Scan the material for the string "Metal" and copy out every line in which it occurs.

===== Data to process =====

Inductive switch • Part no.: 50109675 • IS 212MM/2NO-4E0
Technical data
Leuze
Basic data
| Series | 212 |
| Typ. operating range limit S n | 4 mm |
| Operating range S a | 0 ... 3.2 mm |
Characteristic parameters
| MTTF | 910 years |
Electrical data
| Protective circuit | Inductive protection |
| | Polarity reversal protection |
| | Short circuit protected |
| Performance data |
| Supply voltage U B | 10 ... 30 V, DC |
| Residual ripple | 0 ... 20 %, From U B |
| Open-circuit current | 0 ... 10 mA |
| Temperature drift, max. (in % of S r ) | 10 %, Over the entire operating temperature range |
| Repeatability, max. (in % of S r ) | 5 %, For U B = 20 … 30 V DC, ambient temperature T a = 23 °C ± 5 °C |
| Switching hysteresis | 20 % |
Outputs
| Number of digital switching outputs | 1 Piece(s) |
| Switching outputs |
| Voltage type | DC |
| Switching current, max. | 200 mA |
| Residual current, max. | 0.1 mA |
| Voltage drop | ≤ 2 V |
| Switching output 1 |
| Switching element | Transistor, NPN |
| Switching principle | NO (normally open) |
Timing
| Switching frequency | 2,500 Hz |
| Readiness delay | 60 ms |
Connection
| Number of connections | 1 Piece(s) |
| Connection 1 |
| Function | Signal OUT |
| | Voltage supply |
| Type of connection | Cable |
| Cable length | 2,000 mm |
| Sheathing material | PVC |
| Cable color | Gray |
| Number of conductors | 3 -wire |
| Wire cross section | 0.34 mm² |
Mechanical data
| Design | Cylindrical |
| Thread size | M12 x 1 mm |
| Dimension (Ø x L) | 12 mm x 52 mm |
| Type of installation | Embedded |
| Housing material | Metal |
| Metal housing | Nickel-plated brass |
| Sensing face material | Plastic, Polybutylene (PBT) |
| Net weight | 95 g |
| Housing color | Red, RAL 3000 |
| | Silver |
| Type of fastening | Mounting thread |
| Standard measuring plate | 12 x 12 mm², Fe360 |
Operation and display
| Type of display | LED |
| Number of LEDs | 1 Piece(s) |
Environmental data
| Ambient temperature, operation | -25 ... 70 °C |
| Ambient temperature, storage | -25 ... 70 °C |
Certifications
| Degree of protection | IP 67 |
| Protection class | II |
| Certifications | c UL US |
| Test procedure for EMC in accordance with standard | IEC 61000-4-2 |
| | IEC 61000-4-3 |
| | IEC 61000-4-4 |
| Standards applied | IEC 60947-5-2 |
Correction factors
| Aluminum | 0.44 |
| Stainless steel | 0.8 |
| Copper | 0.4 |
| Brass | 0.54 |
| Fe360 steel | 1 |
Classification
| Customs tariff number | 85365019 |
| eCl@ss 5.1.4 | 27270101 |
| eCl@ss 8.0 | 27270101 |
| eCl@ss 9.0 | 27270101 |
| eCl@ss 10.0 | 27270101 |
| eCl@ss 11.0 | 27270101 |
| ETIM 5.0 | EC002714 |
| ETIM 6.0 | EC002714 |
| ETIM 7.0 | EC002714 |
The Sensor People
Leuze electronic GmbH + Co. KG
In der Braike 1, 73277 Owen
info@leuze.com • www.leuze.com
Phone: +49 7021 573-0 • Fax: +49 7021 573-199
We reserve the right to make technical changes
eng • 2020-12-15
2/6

=====

◆ Answer for the task
| Housing material | Metal |
| Metal housing | Nickel-plated brass |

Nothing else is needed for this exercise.